Problem to work on
The task calls for every line of the data to be repeated exactly.

Data extract
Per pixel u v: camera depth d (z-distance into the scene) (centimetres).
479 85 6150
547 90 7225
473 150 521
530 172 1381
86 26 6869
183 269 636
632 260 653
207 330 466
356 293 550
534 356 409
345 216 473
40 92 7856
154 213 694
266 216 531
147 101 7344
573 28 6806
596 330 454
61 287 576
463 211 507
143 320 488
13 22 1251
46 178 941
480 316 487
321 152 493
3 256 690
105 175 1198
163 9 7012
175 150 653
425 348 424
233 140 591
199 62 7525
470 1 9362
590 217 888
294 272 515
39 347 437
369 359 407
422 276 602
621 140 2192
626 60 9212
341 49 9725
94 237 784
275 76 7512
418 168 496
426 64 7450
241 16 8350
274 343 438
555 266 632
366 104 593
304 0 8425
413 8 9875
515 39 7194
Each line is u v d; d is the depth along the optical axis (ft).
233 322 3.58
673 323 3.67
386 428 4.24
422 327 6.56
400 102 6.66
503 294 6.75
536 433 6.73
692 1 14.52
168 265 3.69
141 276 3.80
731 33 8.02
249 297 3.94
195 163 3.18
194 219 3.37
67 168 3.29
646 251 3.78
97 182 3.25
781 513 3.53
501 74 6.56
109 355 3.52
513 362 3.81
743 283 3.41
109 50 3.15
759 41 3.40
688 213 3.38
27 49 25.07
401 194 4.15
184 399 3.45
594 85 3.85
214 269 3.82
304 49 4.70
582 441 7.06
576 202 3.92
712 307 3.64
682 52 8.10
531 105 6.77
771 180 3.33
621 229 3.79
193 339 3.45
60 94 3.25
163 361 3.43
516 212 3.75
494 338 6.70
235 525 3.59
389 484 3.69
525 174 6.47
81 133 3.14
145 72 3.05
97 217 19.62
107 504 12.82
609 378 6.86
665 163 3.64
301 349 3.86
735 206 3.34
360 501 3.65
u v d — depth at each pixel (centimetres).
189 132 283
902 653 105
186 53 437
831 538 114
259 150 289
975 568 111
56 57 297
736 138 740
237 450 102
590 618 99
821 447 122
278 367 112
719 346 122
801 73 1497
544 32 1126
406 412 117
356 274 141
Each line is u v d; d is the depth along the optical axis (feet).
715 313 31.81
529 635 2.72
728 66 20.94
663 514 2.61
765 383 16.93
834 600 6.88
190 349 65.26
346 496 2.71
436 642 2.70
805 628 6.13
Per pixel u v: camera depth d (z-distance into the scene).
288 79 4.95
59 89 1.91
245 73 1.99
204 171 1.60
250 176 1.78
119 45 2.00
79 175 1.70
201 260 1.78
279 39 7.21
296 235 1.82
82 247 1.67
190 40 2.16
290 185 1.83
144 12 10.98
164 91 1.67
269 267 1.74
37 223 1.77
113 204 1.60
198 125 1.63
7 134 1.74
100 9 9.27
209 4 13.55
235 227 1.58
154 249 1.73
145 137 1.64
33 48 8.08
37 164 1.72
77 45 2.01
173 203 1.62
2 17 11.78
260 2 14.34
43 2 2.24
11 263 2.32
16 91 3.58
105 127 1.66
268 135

Exercise response
Per pixel u v: camera depth d (z-distance into the scene) (centimetres).
479 85 6150
547 90 7225
473 150 521
530 172 1381
86 26 6869
183 269 636
632 260 653
207 330 466
356 293 550
534 356 409
345 216 473
40 92 7856
154 213 694
266 216 531
147 101 7344
573 28 6806
596 330 454
61 287 576
463 211 507
143 320 488
13 22 1251
46 178 941
480 316 487
321 152 493
3 256 690
105 175 1198
163 9 7012
175 150 653
425 348 424
233 140 591
199 62 7525
470 1 9362
590 217 888
294 272 515
39 347 437
369 359 407
422 276 602
621 140 2192
626 60 9212
341 49 9725
94 237 784
275 76 7512
418 168 496
426 64 7450
241 16 8350
274 343 438
555 266 632
366 104 593
304 0 8425
413 8 9875
515 39 7194
Each line is u v d; d is the depth along the optical axis (ft).
233 322 3.58
673 323 3.67
386 428 4.24
422 327 6.56
400 102 6.66
503 294 6.75
536 433 6.73
692 1 14.52
168 265 3.69
141 276 3.80
731 33 8.02
249 297 3.94
195 163 3.18
194 219 3.37
67 168 3.29
646 251 3.78
97 182 3.25
781 513 3.53
501 74 6.56
109 355 3.52
513 362 3.81
743 283 3.41
109 50 3.15
759 41 3.40
688 213 3.38
27 49 25.07
401 194 4.15
184 399 3.45
594 85 3.85
214 269 3.82
304 49 4.70
582 441 7.06
576 202 3.92
712 307 3.64
682 52 8.10
531 105 6.77
771 180 3.33
621 229 3.79
193 339 3.45
60 94 3.25
163 361 3.43
516 212 3.75
494 338 6.70
235 525 3.59
389 484 3.69
525 174 6.47
81 133 3.14
145 72 3.05
97 217 19.62
107 504 12.82
609 378 6.86
665 163 3.64
301 349 3.86
735 206 3.34
360 501 3.65
u v d — depth at each pixel (centimetres).
189 132 283
902 653 105
186 53 437
831 538 114
259 150 289
975 568 111
56 57 297
736 138 740
237 450 102
590 618 99
821 447 122
278 367 112
719 346 122
801 73 1497
544 32 1126
406 412 117
356 274 141
Each line is u v d; d is the depth along the optical axis (feet).
715 313 31.81
529 635 2.72
728 66 20.94
663 514 2.61
765 383 16.93
834 600 6.88
190 349 65.26
346 496 2.71
436 642 2.70
805 628 6.13
Per pixel u v: camera depth d (z-distance into the scene).
288 79 4.95
59 89 1.91
245 73 1.99
204 171 1.60
250 176 1.78
119 45 2.00
79 175 1.70
201 260 1.78
279 39 7.21
296 235 1.82
82 247 1.67
190 40 2.16
290 185 1.83
144 12 10.98
164 91 1.67
269 267 1.74
37 223 1.77
113 204 1.60
198 125 1.63
7 134 1.74
100 9 9.27
209 4 13.55
235 227 1.58
154 249 1.73
145 137 1.64
33 48 8.08
37 164 1.72
77 45 2.01
173 203 1.62
2 17 11.78
260 2 14.34
43 2 2.24
11 263 2.32
16 91 3.58
105 127 1.66
268 135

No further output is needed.